Word Embeddings – Ethical Consumption

What Are Word Embeddings?

Word embeddings are a way to turn words into mathematical representations of themselves. Words, and language in general, are subjective entities. Word embeddings seek to turn them into numerical versions so that mathematical operations can be performed on them.

Typically, this mathematical representation is created in the form of a vector. By transforming words into vectors, word embedding seeks to show that the more linguistically similar words are (i.e. the more they are used in the same contexts), the closer they are in the vector space. For example, when adding two word vectors together, the resultant (the result of adding them together) will be the vector for the word most linguistically similar to the combination of the two words.

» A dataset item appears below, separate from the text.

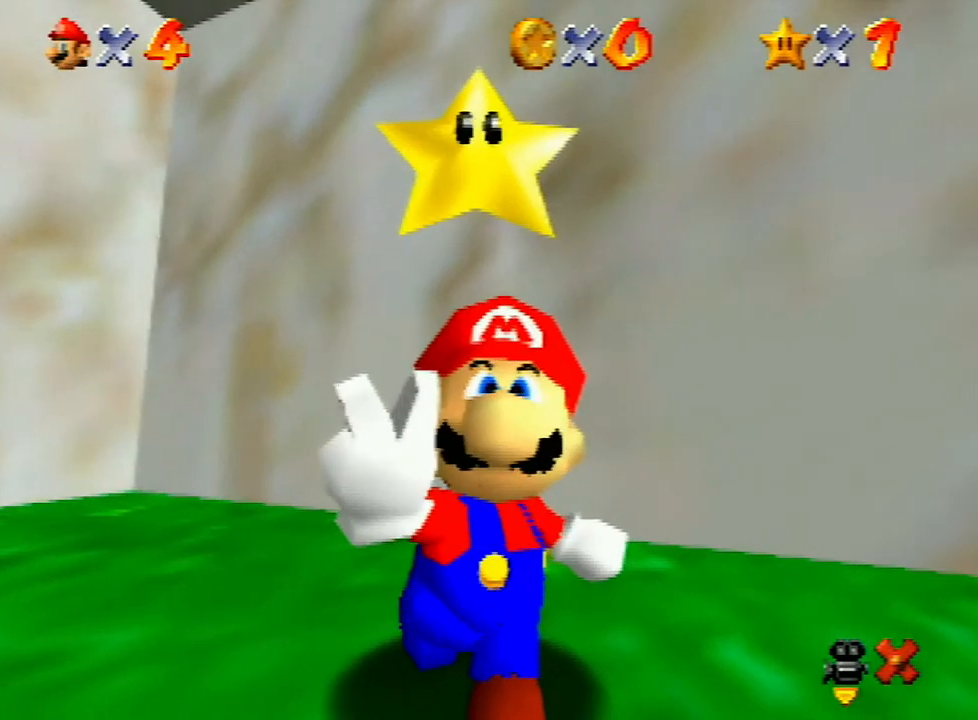
{"buttons": ["A"], "left_stick": "center", "events": [[33, "A", "up"], [100, "A", "down"], [200, "A", "up"], [367, "A", "down"], [433, "A", "up"], [500, "A", "down"]]}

The most classic example of this would be that inside a well-trained model:

king – man + woman = queen

Word embeddings are specific to the corpus they are trained on, therefore the associations we discovered represent the specific language deployed in our corpus. So, the relationship demonstrated above is not always replicable in certain models given the texts inputted, though the same fundamental idea is in play.

For example, in our Virginian texts model, when we add the vectors for ‘powhatan’ and ‘daughter’ together, the highest-ranking resultant in similarity is that of the vector for ‘pocahontas’. Historically, this is true, given that we know Pocahontas (her real name was Matoaka, though the English did not know this name) was the daughter of the paramount chief, Powhatan, of the Powhatan confederacy. However, this vector addition lets us know that our mathematical representations of words accurately reflect their meaning in context.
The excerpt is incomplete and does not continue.